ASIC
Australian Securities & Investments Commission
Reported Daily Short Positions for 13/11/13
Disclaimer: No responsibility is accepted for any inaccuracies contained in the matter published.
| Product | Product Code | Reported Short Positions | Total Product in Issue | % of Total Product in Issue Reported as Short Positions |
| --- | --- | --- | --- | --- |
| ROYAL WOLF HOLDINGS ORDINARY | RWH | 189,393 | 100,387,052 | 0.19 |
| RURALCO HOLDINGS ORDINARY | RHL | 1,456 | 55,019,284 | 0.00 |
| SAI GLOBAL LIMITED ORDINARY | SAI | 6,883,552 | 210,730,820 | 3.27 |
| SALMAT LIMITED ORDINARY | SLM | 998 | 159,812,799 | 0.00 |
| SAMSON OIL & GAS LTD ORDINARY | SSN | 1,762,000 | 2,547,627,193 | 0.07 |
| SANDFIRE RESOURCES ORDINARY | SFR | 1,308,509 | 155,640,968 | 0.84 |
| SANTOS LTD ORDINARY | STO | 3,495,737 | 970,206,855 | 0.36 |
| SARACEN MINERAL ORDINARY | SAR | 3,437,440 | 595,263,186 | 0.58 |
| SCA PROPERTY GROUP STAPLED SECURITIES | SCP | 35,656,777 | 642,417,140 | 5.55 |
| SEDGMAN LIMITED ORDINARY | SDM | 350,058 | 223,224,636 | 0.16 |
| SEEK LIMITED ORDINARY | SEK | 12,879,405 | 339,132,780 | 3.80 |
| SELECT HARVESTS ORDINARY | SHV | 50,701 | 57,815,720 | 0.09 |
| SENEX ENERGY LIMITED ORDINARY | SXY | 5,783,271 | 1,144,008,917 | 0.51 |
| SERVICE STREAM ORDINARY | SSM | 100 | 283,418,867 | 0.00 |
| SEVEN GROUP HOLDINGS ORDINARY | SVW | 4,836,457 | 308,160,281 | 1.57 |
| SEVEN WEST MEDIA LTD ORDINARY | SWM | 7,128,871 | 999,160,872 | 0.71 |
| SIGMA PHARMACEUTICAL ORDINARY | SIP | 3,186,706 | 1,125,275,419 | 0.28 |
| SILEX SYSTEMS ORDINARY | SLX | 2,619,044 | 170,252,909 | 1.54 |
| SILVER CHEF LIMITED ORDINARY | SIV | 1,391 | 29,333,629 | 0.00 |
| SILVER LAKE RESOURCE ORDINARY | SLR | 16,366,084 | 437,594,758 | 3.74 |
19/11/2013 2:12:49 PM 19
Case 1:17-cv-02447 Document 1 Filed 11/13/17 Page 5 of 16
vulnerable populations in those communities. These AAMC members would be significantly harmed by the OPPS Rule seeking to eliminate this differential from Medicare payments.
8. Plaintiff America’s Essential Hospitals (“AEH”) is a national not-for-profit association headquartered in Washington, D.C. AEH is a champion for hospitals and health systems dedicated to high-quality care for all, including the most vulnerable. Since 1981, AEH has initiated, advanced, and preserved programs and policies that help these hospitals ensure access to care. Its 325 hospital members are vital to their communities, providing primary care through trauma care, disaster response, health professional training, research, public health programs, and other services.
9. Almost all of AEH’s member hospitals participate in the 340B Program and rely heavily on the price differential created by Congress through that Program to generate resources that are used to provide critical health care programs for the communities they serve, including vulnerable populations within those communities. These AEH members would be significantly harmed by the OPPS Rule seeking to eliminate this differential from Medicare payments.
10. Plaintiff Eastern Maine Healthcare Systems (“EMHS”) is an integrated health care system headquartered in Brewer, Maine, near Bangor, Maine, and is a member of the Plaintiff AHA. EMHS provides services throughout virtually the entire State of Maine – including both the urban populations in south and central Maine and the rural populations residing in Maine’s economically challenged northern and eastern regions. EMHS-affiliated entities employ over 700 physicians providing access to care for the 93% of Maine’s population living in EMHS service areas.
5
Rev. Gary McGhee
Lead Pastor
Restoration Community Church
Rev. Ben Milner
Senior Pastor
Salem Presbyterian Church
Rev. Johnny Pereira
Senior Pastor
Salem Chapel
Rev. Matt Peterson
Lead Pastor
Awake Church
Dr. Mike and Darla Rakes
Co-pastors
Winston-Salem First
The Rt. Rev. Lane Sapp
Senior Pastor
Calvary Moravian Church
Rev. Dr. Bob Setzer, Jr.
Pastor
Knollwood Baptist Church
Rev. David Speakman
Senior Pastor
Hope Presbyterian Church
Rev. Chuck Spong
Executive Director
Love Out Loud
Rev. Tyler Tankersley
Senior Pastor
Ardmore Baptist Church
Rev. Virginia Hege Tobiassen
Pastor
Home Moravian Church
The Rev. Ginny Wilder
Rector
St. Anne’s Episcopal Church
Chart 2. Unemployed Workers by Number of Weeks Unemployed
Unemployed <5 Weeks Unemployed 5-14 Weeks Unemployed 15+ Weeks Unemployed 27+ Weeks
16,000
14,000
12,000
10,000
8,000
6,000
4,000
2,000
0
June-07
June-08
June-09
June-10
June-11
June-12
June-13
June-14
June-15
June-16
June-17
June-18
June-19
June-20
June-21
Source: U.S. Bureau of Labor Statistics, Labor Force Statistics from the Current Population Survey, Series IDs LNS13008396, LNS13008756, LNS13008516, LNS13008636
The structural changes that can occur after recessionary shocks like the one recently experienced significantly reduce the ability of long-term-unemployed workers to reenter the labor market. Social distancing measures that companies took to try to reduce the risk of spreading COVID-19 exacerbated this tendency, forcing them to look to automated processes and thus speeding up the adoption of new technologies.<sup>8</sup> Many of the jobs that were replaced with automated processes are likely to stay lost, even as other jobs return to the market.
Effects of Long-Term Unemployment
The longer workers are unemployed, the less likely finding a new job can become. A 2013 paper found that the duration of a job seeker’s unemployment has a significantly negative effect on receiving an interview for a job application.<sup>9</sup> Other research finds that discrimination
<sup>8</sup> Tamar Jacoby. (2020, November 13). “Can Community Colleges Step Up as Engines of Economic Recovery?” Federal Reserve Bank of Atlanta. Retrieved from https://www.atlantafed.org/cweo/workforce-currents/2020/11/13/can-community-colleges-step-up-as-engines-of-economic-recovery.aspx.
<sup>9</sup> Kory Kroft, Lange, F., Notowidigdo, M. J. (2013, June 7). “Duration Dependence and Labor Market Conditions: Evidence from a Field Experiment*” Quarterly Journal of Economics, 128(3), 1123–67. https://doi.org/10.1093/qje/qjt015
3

——————————

_GOAL OF THE EXERCISE_
Print out the full listing above, word for word.

_TASK SOLUTION_
ASIC
Australian Securities & Investments Commission
Reported Daily Short Positions for 13/11/13
Disclaimer: No responsibility is accepted for any inaccuracies contained in the matter published.
| Product | Product Code | Reported Short Positions | Total Product in Issue | % of Total Product in Issue Reported as Short Positions |
| --- | --- | --- | --- | --- |
| ROYAL WOLF HOLDINGS ORDINARY | RWH | 189,393 | 100,387,052 | 0.19 |
| RURALCO HOLDINGS ORDINARY | RHL | 1,456 | 55,019,284 | 0.00 |
| SAI GLOBAL LIMITED ORDINARY | SAI | 6,883,552 | 210,730,820 | 3.27 |
| SALMAT LIMITED ORDINARY | SLM | 998 | 159,812,799 | 0.00 |
| SAMSON OIL & GAS LTD ORDINARY | SSN | 1,762,000 | 2,547,627,193 | 0.07 |
| SANDFIRE RESOURCES ORDINARY | SFR | 1,308,509 | 155,640,968 | 0.84 |
| SANTOS LTD ORDINARY | STO | 3,495,737 | 970,206,855 | 0.36 |
| SARACEN MINERAL ORDINARY | SAR | 3,437,440 | 595,263,186 | 0.58 |
| SCA PROPERTY GROUP STAPLED SECURITIES | SCP | 35,656,777 | 642,417,140 | 5.55 |
| SEDGMAN LIMITED ORDINARY | SDM | 350,058 | 223,224,636 | 0.16 |
| SEEK LIMITED ORDINARY | SEK | 12,879,405 | 339,132,780 | 3.80 |
| SELECT HARVESTS ORDINARY | SHV | 50,701 | 57,815,720 | 0.09 |
| SENEX ENERGY LIMITED ORDINARY | SXY | 5,783,271 | 1,144,008,917 | 0.51 |
| SERVICE STREAM ORDINARY | SSM | 100 | 283,418,867 | 0.00 |
| SEVEN GROUP HOLDINGS ORDINARY | SVW | 4,836,457 | 308,160,281 | 1.57 |
| SEVEN WEST MEDIA LTD ORDINARY | SWM | 7,128,871 | 999,160,872 | 0.71 |
| SIGMA PHARMACEUTICAL ORDINARY | SIP | 3,186,706 | 1,125,275,419 | 0.28 |
| SILEX SYSTEMS ORDINARY | SLX | 2,619,044 | 170,252,909 | 1.54 |
| SILVER CHEF LIMITED ORDINARY | SIV | 1,391 | 29,333,629 | 0.00 |
| SILVER LAKE RESOURCE ORDINARY | SLR | 16,366,084 | 437,594,758 | 3.74 |
19/11/2013 2:12:49 PM 19
Case 1:17-cv-02447 Document 1 Filed 11/13/17 Page 5 of 16
vulnerable populations in those communities. These AAMC members would be significantly harmed by the OPPS Rule seeking to eliminate this differential from Medicare payments.
8. Plaintiff America’s Essential Hospitals (“AEH”) is a national not-for-profit association headquartered in Washington, D.C. AEH is a champion for hospitals and health systems dedicated to high-quality care for all, including the most vulnerable. Since 1981, AEH has initiated, advanced, and preserved programs and policies that help these hospitals ensure access to care. Its 325 hospital members are vital to their communities, providing primary care through trauma care, disaster response, health professional training, research, public health programs, and other services.
9. Almost all of AEH’s member hospitals participate in the 340B Program and rely heavily on the price differential created by Congress through that Program to generate resources that are used to provide critical health care programs for the communities they serve, including vulnerable populations within those communities. These AEH members would be significantly harmed by the OPPS Rule seeking to eliminate this differential from Medicare payments.
10. Plaintiff Eastern Maine Healthcare Systems (“EMHS”) is an integrated health care system headquartered in Brewer, Maine, near Bangor, Maine, and is a member of the Plaintiff AHA. EMHS provides services throughout virtually the entire State of Maine – including both the urban populations in south and central Maine and the rural populations residing in Maine’s economically challenged northern and eastern regions. EMHS-affiliated entities employ over 700 physicians providing access to care for the 93% of Maine’s population living in EMHS service areas.
5
Rev. Gary McGhee
Lead Pastor
Restoration Community Church
Rev. Ben Milner
Senior Pastor
Salem Presbyterian Church
Rev. Johnny Pereira
Senior Pastor
Salem Chapel
Rev. Matt Peterson
Lead Pastor
Awake Church
Dr. Mike and Darla Rakes
Co-pastors
Winston-Salem First
The Rt. Rev. Lane Sapp
Senior Pastor
Calvary Moravian Church
Rev. Dr. Bob Setzer, Jr.
Pastor
Knollwood Baptist Church
Rev. David Speakman
Senior Pastor
Hope Presbyterian Church
Rev. Chuck Spong
Executive Director
Love Out Loud
Rev. Tyler Tankersley
Senior Pastor
Ardmore Baptist Church
Rev. Virginia Hege Tobiassen
Pastor
Home Moravian Church
The Rev. Ginny Wilder
Rector
St. Anne’s Episcopal Church
Chart 2. Unemployed Workers by Number of Weeks Unemployed
Unemployed <5 Weeks Unemployed 5-14 Weeks Unemployed 15+ Weeks Unemployed 27+ Weeks
16,000
14,000
12,000
10,000
8,000
6,000
4,000
2,000
0
June-07
June-08
June-09
June-10
June-11
June-12
June-13
June-14
June-15
June-16
June-17
June-18
June-19
June-20
June-21
Source: U.S. Bureau of Labor Statistics, Labor Force Statistics from the Current Population Survey, Series IDs LNS13008396, LNS13008756, LNS13008516, LNS13008636
The structural changes that can occur after recessionary shocks like the one recently experienced significantly reduce the ability of long-term-unemployed workers to reenter the labor market. Social distancing measures that companies took to try to reduce the risk of spreading COVID-19 exacerbated this tendency, forcing them to look to automated processes and thus speeding up the adoption of new technologies.<sup>8</sup> Many of the jobs that were replaced with automated processes are likely to stay lost, even as other jobs return to the market.
Effects of Long-Term Unemployment
The longer workers are unemployed, the less likely finding a new job can become. A 2013 paper found that the duration of a job seeker’s unemployment has a significantly negative effect on receiving an interview for a job application.<sup>9</sup> Other research finds that discrimination
<sup>8</sup> Tamar Jacoby. (2020, November 13). “Can Community Colleges Step Up as Engines of Economic Recovery?” Federal Reserve Bank of Atlanta. Retrieved from https://www.atlantafed.org/cweo/workforce-currents/2020/11/13/can-community-colleges-step-up-as-engines-of-economic-recovery.aspx.
<sup>9</sup> Kory Kroft, Lange, F., Notowidigdo, M. J. (2013, June 7). “Duration Dependence and Labor Market Conditions: Evidence from a Field Experiment*” Quarterly Journal of Economics, 128(3), 1123–67. https://doi.org/10.1093/qje/qjt015
3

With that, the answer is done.